Here's an example of ole Ekhardt's work...

From a Musicweb review of Weingartner's Sym 7 on CPO by Paul Godfrey:

"One of the drawbacks of CPO's releases in the past has been their tendency to commission long and often not very enlightening booklet notes from European academics. These have been rendered even more impenetrable by over-literal translations. Unfortunately here we have another example of this kind. The lengthy essay (over ten pages of quite small type) by Eckhardt van den Hoogen, translated with accuracy if not a totally felicitously English style by Susan Marie Praeder, tells us a great deal about the views of the author and not a lot about the music. One example from the first page of this essay is typical: "A fine materiality imperceptibly increasing with fineness, capable of being sympathetically roused by precisely synchronized musical waves and thus suggesting to us the idea that there must be 'something more' to art in general and music in particular? Limitations of space mean that such speculation cannot be continued here." However these limitations do not prevent the author from continuing his speculations for a further nine pages of this sort of writing, in which the name of Weingartner is only mentioned once in the whole of the first page. It takes him some seven pages to get round to any discussion of the symphony which is the subject of this recording. A couple of pages before the end the author rounds on an unnamed critic: "The coda of the main part, as Weingartner waggishly communicates, 'is designed after a sketch by Beethoven,' which in praxi [sic] not even a donkey can hear with his donkey's ears. One must have read this note in advance and then not as yet know as much as the critic for the Neue Zürcher Zeitung who in February 2012 reviewed the performance heard here as a live recording and in these five or six measures believed that she immediately recognized the 'strongest' effect of the whole symphony.
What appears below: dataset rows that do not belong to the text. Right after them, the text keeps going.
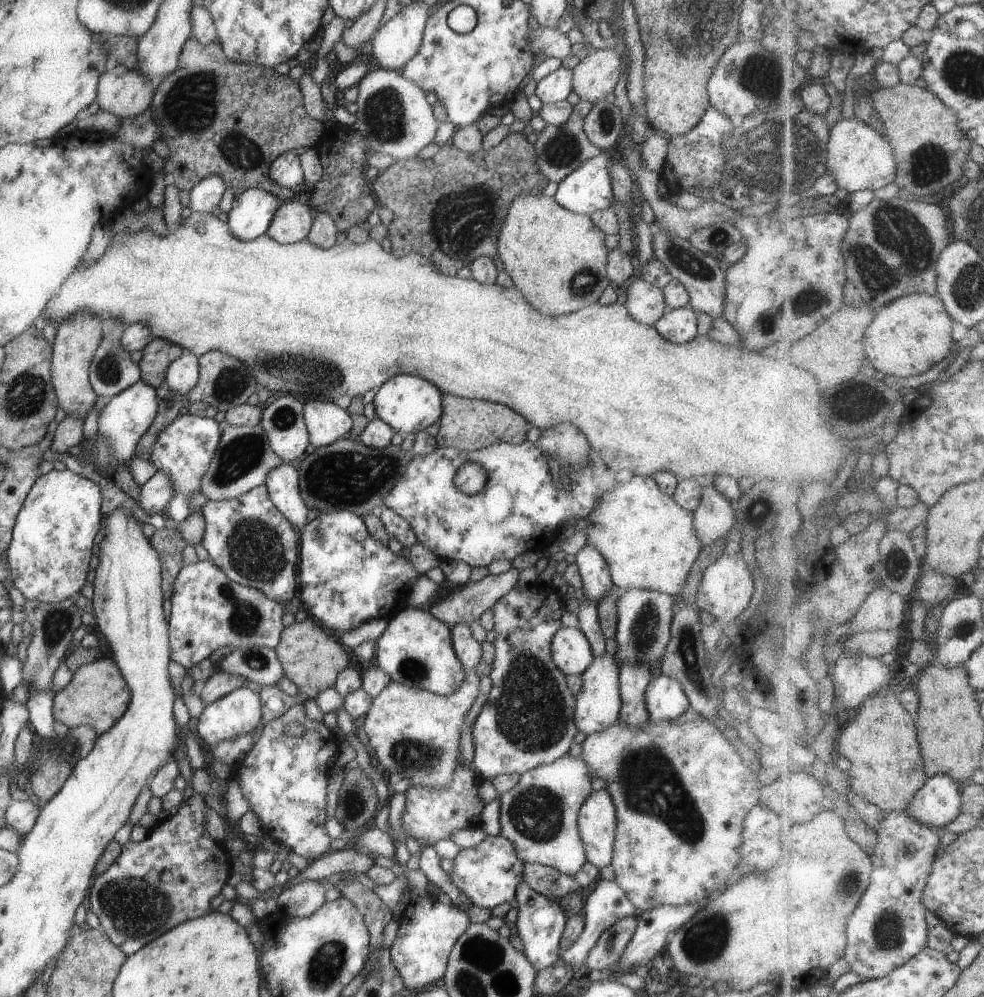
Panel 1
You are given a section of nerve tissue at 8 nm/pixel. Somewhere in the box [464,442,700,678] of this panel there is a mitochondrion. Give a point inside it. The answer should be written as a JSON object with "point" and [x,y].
{"point":[646,630]}

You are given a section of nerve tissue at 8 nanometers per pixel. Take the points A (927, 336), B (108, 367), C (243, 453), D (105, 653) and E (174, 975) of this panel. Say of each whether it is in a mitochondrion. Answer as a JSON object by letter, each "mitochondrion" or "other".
{"A":"other","B":"mitochondrion","C":"mitochondrion","D":"other","E":"other"}

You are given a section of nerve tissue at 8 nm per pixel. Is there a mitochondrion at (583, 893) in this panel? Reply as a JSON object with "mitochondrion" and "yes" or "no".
{"mitochondrion":"no"}

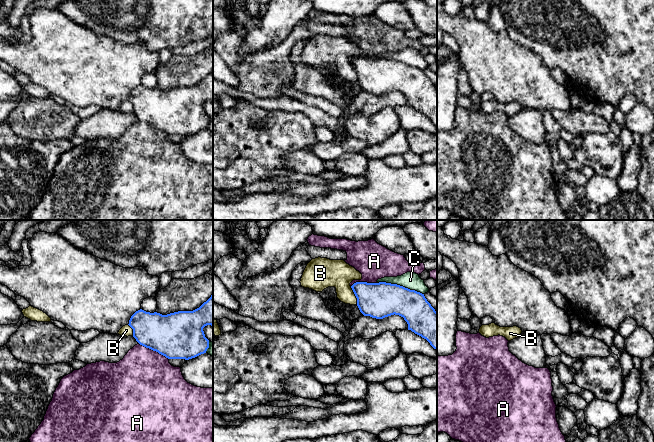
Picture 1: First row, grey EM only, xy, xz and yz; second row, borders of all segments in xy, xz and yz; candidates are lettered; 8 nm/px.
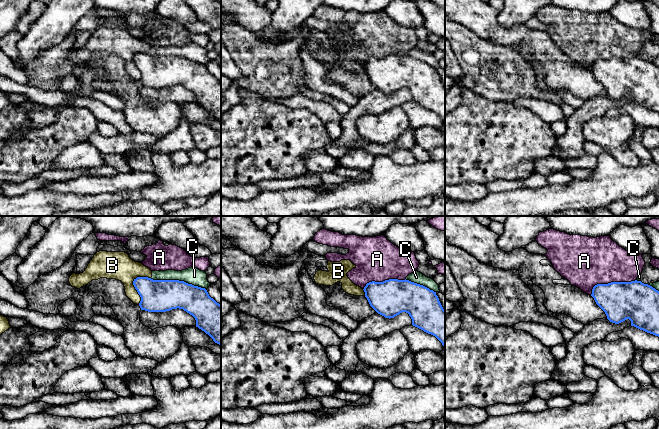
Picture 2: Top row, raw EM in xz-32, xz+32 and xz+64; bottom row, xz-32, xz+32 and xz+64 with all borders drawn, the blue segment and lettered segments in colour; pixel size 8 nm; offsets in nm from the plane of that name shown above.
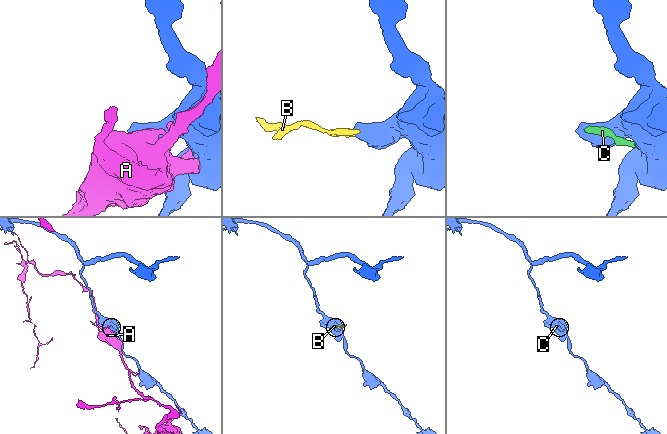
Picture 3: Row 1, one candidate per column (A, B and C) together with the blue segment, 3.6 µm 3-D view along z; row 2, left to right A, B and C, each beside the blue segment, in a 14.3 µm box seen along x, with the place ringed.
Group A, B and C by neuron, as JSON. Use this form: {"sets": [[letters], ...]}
{"sets": [["A"], ["B", "C"]]}

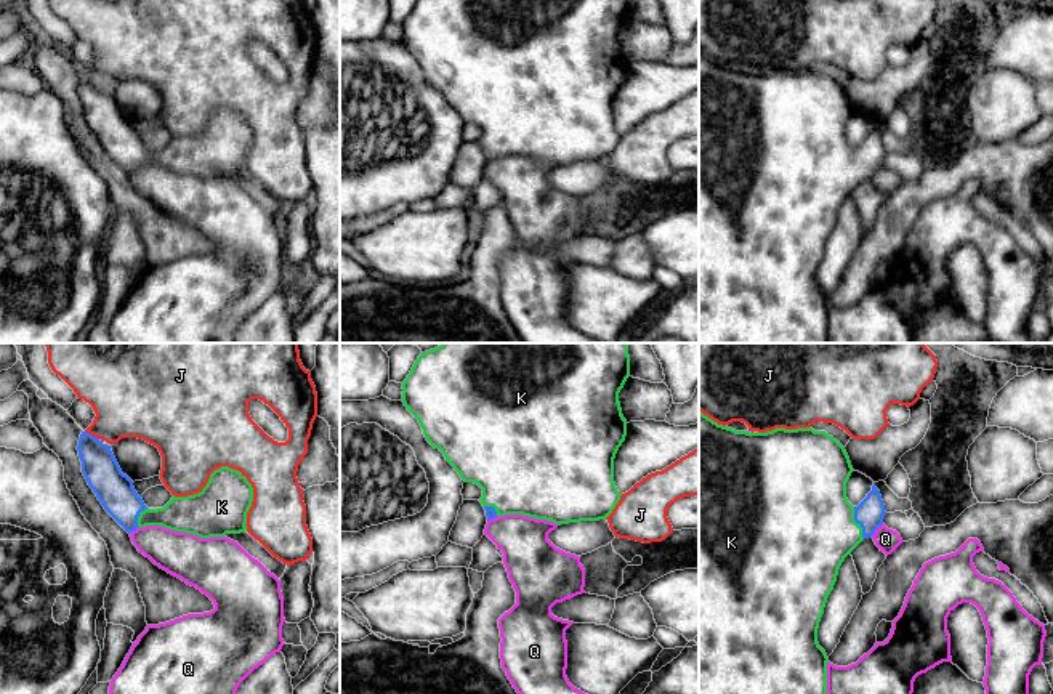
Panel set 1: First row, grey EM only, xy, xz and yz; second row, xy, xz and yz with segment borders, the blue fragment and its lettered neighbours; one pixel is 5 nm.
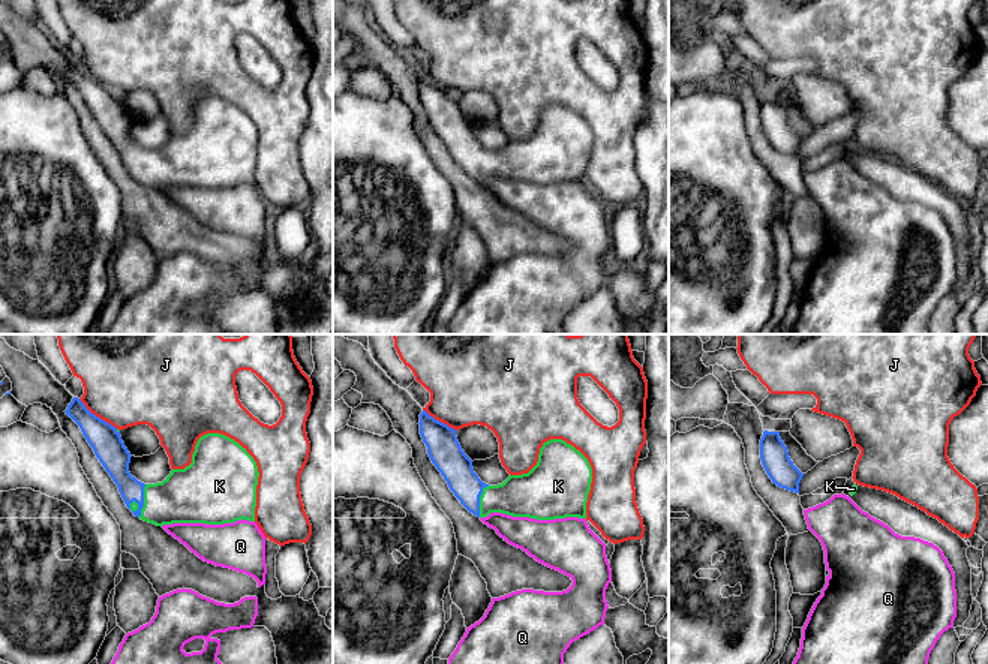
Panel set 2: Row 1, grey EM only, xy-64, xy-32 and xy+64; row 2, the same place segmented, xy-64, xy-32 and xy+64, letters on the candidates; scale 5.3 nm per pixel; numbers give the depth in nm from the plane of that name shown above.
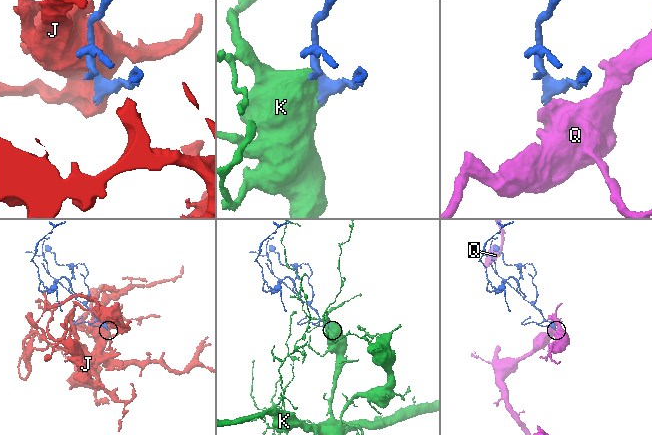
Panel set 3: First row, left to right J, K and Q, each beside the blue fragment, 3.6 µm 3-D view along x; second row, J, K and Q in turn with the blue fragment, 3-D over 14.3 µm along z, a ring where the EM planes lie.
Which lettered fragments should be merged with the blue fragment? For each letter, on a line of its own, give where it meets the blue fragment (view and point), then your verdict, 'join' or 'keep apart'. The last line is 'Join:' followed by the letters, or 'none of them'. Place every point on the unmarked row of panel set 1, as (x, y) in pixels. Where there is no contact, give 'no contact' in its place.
J: xy (90, 76) | keep apart
K: yz (856, 162) | join
Q: yz (877, 169) | keep apart
Join: K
That the same lady encountered Schubert, Mahler and (of all people!) Bruckner at every step was final proof of a gift that the likes of us have labored in vain to acquire to the present day!" Well, I suppose I may have donkey's ears, but I can certainly hear reminiscences of Schubert, Mahler and indeed Bruckner - just listen to the very opening, with its echoes of the Te Deum - in this music. Never mind; I am sure once the author has had a good lie down in a darkened room for a while he will feel better.